━━ Exercise inputs ━━

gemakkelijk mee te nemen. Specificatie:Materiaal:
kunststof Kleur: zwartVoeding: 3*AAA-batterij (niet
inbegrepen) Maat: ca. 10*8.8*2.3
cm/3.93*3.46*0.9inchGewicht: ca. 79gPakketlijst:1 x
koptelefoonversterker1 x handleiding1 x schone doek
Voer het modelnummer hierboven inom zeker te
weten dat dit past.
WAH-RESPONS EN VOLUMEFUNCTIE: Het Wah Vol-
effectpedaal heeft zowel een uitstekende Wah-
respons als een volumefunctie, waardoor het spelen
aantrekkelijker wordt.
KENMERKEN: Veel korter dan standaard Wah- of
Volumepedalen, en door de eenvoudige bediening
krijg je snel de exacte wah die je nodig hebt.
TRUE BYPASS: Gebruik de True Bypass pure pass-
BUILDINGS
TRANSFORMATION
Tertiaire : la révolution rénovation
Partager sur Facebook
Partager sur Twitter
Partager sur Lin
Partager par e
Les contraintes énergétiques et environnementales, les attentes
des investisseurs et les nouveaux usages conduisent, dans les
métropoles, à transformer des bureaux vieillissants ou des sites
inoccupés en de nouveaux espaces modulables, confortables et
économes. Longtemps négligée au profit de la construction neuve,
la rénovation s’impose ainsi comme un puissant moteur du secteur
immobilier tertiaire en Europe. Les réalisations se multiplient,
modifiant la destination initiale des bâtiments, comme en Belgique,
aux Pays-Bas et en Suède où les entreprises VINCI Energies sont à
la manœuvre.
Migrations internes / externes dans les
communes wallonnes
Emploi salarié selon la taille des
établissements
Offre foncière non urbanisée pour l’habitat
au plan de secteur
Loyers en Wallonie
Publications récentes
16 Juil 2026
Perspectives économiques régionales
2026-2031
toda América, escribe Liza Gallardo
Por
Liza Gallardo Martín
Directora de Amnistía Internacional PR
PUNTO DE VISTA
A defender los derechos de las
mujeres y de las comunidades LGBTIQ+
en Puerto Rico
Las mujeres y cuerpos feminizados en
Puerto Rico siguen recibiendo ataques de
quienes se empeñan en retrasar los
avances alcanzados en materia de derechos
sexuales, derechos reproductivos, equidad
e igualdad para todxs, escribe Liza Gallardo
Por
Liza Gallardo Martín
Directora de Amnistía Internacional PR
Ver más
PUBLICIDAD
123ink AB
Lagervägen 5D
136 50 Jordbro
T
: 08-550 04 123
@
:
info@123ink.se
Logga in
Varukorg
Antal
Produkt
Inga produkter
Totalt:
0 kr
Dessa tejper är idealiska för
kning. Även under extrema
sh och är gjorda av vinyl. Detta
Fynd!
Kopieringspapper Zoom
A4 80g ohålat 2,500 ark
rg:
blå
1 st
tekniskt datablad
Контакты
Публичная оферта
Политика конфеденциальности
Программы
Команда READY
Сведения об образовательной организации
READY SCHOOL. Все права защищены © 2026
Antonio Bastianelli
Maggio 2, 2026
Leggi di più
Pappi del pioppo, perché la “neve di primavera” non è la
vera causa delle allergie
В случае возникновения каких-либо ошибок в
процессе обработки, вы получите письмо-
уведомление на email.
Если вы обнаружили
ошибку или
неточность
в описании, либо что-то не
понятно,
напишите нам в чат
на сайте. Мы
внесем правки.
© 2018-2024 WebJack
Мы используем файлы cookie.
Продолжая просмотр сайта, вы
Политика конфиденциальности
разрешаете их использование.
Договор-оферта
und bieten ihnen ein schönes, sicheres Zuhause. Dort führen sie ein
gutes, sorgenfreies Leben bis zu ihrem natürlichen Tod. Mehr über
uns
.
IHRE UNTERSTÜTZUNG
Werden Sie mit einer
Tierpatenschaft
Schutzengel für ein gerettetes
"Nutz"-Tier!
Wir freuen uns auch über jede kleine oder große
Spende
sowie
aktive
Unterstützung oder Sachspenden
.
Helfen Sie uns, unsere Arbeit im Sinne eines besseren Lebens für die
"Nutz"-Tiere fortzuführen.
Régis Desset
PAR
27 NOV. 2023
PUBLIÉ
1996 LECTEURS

━━━

» **Work instruction**
The answer must consist of every line above that contains the word "oder".

» **Response box**
Wir freuen uns auch über jede kleine oder große
Unterstützung oder Sachspenden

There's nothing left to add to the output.